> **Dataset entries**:
=-=-=-=-=
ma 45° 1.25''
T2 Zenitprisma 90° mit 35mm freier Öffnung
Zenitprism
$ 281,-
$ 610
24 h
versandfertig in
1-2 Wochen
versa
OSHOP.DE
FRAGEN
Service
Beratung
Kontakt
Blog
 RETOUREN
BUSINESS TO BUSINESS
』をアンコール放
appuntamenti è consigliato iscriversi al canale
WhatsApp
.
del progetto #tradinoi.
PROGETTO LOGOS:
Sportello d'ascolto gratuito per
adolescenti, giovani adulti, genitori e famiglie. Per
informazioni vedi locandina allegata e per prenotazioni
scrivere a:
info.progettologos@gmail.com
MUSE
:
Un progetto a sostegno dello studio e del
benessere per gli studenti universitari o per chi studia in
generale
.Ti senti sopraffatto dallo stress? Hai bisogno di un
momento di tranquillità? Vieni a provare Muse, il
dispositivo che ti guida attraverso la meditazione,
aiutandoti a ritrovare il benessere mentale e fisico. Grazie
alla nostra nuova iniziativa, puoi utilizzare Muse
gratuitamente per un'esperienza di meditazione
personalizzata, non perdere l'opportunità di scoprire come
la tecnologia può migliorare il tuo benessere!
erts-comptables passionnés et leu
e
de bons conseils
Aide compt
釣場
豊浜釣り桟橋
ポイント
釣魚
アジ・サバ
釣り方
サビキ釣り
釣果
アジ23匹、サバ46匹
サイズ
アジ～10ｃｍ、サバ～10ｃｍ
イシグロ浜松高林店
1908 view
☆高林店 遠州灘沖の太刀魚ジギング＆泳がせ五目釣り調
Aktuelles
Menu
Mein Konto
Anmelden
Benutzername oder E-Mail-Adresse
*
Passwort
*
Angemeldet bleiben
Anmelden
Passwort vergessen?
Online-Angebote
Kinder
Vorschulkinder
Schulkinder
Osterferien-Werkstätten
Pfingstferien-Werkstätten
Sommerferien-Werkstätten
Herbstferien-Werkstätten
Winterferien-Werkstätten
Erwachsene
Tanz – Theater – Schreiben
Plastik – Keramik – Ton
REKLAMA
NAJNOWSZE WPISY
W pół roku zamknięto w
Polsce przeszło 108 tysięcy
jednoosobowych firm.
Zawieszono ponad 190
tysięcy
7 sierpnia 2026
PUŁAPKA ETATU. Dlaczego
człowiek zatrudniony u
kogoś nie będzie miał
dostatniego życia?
=-=-=-=-=
> **TASK STATEMENT**: Starting at the line that contains "Plastik – Keramik – Ton", copy every line down to the last line of the records above, exactly as written.

> **YOUR RESPONSE**:
Plastik – Keramik – Ton
REKLAMA
NAJNOWSZE WPISY
W pół roku zamknięto w
Polsce przeszło 108 tysięcy
jednoosobowych firm.
Zawieszono ponad 190
tysięcy
7 sierpnia 2026
PUŁAPKA ETATU. Dlaczego
człowiek zatrudniony u
kogoś nie będzie miał
dostatniego życia?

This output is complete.